:: Problem statement ::
Of the lines below, write out exactly those from the line with "polską kulturę, jak" through the line with "swoje oddaje za", both included, and skip the rest.

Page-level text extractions
····················
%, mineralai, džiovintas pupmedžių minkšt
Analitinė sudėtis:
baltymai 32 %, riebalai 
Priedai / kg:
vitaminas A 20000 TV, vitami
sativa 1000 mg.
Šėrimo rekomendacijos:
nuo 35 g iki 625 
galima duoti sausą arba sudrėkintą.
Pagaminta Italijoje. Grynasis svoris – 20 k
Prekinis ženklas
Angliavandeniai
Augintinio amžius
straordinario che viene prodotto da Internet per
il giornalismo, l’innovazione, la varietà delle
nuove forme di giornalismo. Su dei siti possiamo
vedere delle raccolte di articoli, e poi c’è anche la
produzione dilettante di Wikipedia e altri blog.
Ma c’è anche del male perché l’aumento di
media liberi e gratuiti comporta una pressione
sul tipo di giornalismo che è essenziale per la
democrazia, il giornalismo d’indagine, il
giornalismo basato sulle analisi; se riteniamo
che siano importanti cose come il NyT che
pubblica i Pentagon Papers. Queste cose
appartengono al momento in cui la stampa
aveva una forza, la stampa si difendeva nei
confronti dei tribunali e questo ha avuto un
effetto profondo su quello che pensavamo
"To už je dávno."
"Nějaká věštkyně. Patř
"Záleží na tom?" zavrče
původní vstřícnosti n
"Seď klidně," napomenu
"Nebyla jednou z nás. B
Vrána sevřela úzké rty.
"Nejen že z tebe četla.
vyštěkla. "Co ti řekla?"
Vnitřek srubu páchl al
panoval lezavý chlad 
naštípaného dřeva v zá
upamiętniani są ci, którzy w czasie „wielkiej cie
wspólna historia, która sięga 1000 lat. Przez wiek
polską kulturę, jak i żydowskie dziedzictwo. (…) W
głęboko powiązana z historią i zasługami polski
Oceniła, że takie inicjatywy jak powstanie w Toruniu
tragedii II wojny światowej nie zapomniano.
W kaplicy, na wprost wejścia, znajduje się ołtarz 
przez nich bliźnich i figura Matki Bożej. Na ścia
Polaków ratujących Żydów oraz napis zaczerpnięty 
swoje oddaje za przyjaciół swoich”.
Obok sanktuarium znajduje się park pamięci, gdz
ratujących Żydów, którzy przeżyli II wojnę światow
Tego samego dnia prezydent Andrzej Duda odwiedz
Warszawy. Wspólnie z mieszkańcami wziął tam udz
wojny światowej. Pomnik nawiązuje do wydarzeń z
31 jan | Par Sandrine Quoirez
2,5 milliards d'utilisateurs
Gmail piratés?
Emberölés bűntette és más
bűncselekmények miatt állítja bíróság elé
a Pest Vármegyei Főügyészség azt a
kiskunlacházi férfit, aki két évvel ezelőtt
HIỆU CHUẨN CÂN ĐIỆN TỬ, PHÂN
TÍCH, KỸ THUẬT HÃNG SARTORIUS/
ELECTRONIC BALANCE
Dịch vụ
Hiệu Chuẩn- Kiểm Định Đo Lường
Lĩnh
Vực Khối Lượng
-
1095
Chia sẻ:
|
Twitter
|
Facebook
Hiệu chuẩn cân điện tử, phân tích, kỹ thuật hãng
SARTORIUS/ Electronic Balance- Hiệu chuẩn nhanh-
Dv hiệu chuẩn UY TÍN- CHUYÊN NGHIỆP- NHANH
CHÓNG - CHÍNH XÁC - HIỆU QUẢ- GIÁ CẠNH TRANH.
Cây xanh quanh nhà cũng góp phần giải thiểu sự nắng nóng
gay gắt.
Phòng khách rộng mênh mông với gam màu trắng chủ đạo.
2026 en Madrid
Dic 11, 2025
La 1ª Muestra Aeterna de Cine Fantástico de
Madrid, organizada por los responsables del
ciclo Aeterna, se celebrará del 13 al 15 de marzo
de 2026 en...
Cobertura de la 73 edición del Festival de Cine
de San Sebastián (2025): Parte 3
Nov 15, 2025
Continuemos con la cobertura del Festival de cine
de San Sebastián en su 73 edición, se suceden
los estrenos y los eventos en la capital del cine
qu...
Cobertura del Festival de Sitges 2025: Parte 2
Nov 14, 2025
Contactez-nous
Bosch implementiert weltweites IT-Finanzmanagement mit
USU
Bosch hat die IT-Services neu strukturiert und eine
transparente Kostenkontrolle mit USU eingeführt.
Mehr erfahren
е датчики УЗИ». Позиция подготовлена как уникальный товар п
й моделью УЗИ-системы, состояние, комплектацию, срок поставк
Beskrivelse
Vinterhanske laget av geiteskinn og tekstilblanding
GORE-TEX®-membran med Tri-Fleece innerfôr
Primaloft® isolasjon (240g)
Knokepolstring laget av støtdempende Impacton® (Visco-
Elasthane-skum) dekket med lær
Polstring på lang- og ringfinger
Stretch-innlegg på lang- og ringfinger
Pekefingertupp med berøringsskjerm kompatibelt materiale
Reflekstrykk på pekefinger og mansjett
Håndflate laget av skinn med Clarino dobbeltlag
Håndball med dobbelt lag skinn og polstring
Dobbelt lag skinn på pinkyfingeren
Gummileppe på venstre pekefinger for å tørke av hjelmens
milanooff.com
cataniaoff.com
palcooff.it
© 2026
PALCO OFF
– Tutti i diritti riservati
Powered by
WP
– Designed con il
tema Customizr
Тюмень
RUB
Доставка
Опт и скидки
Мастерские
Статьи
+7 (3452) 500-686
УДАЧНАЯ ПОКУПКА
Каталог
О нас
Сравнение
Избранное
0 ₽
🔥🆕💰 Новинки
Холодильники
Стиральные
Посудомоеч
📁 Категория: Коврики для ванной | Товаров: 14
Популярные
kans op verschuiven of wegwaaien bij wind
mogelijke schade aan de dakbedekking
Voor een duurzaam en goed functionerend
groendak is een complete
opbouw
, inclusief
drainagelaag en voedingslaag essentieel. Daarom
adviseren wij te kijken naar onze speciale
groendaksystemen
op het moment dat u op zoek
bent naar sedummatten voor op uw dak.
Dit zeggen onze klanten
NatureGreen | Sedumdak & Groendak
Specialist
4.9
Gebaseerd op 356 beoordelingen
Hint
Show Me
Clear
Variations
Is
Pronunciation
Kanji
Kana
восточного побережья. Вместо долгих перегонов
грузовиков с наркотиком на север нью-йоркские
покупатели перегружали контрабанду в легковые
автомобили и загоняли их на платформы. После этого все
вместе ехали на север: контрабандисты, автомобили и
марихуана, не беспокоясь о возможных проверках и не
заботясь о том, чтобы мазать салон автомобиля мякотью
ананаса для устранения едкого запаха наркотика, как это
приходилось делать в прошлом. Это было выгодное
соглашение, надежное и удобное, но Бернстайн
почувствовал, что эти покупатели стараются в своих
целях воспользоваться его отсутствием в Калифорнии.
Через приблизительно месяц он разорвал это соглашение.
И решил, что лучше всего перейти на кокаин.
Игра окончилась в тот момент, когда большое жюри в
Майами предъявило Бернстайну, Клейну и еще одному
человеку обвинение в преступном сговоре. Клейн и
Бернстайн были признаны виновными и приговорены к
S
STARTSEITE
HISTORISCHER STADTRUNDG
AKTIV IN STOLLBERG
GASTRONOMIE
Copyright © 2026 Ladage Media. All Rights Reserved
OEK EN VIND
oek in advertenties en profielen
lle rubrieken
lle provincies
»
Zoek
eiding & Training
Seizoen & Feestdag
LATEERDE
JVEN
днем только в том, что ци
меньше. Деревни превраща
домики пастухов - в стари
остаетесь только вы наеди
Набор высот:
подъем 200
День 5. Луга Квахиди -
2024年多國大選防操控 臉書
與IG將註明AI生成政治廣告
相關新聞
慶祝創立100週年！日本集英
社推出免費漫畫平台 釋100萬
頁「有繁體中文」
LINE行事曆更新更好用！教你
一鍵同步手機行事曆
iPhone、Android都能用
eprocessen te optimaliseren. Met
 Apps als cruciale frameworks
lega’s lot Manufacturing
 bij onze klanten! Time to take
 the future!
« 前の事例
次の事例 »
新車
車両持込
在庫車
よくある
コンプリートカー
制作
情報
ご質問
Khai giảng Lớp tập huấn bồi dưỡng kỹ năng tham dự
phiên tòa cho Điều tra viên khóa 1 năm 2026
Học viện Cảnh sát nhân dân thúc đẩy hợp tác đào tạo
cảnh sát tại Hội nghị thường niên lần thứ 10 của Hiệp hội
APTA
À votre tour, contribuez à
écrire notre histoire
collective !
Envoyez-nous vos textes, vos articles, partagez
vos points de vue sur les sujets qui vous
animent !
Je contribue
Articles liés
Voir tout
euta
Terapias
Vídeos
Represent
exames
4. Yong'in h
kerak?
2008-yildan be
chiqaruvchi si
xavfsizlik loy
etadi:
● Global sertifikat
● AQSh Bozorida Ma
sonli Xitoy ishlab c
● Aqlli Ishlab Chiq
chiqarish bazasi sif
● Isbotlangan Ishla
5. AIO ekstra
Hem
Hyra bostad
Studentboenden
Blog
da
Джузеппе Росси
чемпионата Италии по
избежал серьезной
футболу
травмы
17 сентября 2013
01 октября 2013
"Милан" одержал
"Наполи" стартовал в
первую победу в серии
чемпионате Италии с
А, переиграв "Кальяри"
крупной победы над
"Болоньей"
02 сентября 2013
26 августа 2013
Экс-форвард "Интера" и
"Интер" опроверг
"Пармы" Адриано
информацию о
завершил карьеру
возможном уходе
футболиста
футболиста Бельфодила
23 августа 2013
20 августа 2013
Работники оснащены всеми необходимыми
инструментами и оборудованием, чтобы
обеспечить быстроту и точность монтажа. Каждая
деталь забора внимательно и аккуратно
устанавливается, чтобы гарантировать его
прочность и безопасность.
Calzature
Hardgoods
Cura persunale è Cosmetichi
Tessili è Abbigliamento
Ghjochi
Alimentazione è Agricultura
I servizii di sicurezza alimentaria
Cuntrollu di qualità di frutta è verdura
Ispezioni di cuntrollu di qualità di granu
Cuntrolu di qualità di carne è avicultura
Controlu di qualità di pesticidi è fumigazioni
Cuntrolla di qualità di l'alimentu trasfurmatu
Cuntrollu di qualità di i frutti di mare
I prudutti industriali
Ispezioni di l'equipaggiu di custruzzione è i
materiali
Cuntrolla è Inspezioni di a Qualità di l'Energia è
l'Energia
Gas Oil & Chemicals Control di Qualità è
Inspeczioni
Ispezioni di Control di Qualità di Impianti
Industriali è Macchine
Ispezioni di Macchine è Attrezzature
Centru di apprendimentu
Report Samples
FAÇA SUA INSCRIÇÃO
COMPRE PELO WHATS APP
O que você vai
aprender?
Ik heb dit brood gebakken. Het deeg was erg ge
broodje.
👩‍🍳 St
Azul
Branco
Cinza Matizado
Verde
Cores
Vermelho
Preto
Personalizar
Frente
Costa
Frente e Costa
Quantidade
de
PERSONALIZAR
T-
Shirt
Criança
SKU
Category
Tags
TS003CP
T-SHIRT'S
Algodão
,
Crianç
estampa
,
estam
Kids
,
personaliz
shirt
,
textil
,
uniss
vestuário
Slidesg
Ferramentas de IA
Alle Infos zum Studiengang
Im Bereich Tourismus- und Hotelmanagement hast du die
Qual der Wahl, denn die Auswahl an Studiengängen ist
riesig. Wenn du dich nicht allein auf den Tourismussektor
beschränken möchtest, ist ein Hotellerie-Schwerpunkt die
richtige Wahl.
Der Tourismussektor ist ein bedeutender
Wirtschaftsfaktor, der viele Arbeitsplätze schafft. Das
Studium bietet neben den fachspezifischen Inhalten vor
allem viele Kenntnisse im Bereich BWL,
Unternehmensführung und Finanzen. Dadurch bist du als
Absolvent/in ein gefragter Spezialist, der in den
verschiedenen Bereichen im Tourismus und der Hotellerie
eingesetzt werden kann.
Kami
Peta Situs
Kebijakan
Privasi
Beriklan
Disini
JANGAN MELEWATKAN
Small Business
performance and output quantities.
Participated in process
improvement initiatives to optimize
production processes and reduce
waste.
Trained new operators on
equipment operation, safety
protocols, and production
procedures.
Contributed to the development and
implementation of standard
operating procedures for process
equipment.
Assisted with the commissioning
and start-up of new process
····················
:: Problem solution ::
polską kulturę, jak i żydowskie dziedzictwo. (…) W
głęboko powiązana z historią i zasługami polski
Oceniła, że takie inicjatywy jak powstanie w Toruniu
tragedii II wojny światowej nie zapomniano.
W kaplicy, na wprost wejścia, znajduje się ołtarz 
przez nich bliźnich i figura Matki Bożej. Na ścia
Polaków ratujących Żydów oraz napis zaczerpnięty 
swoje oddaje za przyjaciół swoich”.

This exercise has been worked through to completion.